## SELECTED EXCERPT
You all have heard of the nagging aunts who keep asking people when they will be getting married, if you haven’t heard of them then you must have been a victim. If you fall in none of the above categories then better get in touch with real life. I always thought I’d be safe from the nagging and nose poking till I get too old and still not have a wife but yeah, I must have been wrong, lately, occurrences have all so proven me wrong.
On Sunday afternoon I was busy doing nothing but basically minding my own business when my all so lovely ringtone went off. It always reminds me that I’ve got to be a fighter. It was my aunt who has been visiting at my uncle’s calling to find out why I had not gone to see them despite it being a weekend and it was very well known that my job only runs up to Friday. I mumbled a few phrases in between which lay the words church and laundry despite the fact that the only times I had left my “bed” were the times nature forced me to visit the bathroom. And oh, when I say nature I mean perspiration too, so you’d be sure I never missed my bath. Well at least I had washed my handkerchief at some point and later in the night I dreamt of me attending church, so well, my mumbles weren’t all that off.

## TASK DETAILS
Please print the passage above about the nagging aunt word for word, in full.

Stored data:
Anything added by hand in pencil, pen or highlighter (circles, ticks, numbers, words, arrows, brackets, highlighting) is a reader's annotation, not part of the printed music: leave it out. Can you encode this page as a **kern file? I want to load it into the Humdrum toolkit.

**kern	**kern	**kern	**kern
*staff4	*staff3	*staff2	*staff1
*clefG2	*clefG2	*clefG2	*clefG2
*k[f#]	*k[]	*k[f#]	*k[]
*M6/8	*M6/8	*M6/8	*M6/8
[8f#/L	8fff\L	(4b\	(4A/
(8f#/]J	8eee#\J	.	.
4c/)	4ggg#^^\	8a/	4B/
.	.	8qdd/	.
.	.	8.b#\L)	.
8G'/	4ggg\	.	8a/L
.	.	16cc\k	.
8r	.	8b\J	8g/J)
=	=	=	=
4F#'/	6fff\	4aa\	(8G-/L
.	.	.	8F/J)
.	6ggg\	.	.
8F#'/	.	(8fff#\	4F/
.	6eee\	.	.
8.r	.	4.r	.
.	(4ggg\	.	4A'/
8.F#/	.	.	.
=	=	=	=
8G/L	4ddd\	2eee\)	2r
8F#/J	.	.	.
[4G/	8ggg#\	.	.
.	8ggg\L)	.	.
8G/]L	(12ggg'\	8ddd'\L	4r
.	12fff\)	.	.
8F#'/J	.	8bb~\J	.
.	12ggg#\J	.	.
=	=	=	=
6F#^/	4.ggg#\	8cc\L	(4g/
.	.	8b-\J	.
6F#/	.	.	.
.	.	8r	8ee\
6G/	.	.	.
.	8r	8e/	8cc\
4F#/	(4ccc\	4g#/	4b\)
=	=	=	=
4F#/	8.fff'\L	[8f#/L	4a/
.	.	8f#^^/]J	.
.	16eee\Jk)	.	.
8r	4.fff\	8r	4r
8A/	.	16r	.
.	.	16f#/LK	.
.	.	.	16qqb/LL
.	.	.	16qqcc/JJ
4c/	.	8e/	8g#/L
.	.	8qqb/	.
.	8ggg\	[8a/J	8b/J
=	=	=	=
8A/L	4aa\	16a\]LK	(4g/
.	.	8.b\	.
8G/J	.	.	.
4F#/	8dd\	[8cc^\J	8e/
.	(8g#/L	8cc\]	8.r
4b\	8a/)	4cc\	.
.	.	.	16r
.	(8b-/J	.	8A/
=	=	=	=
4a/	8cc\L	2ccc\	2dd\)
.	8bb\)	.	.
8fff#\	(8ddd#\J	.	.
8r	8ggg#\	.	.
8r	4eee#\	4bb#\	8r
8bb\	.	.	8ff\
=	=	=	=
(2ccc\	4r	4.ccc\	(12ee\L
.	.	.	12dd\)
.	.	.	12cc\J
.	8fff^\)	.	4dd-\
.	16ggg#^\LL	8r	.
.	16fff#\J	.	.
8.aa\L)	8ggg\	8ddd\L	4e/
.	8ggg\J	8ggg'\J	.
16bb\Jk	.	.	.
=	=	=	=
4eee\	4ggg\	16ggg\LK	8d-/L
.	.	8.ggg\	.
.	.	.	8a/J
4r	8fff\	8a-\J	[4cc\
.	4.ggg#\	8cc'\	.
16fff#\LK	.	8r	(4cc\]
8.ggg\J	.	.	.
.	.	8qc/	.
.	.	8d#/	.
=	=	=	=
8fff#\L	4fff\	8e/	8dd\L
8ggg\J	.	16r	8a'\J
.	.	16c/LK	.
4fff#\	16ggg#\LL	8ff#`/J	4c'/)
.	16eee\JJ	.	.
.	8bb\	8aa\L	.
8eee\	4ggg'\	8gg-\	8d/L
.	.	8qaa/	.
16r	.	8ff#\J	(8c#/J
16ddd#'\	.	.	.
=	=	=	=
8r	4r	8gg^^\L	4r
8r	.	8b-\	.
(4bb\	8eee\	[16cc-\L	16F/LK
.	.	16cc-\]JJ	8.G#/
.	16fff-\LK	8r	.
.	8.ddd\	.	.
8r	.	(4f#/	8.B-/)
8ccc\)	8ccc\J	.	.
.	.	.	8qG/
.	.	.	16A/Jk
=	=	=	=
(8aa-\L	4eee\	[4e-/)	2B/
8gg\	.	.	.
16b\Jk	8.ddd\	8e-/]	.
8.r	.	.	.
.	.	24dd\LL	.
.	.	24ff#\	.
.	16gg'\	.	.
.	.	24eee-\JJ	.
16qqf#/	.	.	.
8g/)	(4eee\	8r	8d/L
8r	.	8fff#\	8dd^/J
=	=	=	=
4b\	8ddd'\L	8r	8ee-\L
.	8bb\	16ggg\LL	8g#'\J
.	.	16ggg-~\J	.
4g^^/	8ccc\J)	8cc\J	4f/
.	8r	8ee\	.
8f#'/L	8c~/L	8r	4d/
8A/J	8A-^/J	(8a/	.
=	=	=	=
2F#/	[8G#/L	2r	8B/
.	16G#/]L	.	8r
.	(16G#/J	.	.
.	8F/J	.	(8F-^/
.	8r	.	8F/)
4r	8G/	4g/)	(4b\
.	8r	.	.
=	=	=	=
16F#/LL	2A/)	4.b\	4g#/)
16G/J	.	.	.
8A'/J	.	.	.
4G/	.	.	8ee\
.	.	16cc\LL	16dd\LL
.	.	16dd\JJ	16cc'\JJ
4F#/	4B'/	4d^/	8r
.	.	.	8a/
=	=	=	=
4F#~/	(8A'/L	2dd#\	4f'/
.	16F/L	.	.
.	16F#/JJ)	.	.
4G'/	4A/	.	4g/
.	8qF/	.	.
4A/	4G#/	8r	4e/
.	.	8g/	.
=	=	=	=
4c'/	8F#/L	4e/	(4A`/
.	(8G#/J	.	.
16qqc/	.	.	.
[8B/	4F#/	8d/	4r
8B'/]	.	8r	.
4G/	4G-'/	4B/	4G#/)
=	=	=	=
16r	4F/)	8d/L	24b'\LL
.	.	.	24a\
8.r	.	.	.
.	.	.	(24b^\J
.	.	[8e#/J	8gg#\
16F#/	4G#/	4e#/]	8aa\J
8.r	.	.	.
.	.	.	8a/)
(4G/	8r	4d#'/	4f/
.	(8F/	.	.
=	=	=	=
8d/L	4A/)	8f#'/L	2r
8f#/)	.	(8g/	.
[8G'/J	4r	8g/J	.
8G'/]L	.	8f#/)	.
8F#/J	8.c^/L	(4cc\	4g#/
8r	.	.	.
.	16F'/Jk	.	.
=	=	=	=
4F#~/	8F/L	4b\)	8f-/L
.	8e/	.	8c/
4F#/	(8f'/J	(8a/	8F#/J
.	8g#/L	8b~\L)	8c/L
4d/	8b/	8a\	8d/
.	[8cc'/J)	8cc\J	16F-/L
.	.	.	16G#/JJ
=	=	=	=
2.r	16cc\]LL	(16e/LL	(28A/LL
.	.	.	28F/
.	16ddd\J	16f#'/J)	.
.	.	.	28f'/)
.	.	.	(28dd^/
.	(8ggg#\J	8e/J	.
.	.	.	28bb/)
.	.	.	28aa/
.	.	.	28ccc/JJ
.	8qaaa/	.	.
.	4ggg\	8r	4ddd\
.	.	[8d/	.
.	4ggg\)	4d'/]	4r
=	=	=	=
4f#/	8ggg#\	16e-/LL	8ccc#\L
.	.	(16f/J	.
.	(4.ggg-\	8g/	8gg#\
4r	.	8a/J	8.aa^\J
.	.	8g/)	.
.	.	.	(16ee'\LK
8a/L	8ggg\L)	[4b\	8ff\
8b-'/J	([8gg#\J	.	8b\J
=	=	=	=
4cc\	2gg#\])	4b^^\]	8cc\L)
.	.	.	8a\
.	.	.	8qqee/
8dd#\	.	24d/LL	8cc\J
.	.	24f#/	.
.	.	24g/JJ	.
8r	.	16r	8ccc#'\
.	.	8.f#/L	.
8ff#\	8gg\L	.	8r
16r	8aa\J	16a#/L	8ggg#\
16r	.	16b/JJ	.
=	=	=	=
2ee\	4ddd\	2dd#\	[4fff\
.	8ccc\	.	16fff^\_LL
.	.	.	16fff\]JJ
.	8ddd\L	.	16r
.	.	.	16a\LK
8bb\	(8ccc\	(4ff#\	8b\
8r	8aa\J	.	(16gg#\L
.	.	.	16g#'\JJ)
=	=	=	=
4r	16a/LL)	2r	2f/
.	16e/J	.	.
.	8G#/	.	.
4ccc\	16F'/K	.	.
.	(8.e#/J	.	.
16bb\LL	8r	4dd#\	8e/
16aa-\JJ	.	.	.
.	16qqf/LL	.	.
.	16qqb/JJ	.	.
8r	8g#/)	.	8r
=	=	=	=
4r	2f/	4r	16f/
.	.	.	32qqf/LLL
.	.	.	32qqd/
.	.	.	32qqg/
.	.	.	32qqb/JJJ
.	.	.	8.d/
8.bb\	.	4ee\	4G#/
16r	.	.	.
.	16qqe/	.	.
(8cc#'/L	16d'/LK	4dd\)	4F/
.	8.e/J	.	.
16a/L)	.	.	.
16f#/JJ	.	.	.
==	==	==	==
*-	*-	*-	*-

## WRITTEN REPLY
You all have heard of the nagging aunts who keep asking people when they will be getting married, if you haven’t heard of them then you must have been a victim. If you fall in none of the above categories then better get in touch with real life. I always thought I’d be safe from the nagging and nose poking till I get too old and still not have a wife but yeah, I must have been wrong, lately, occurrences have all so proven me wrong.
On Sunday afternoon I was busy doing nothing but basically minding my own business when my all so lovely ringtone went off. It always reminds me that I’ve got to be a fighter. It was my aunt who has been visiting at my uncle’s calling to find out why I had not gone to see them despite it being a weekend and it was very well known that my job only runs up to Friday. I mumbled a few phrases in between which lay the words church and laundry despite the fact that the only times I had left my “bed” were the times nature forced me to visit the bathroom. And oh, when I say nature I mean perspiration too, so you’d be sure I never missed my bath. Well at least I had washed my handkerchief at some point and later in the night I dreamt of me attending church, so well, my mumbles weren’t all that off.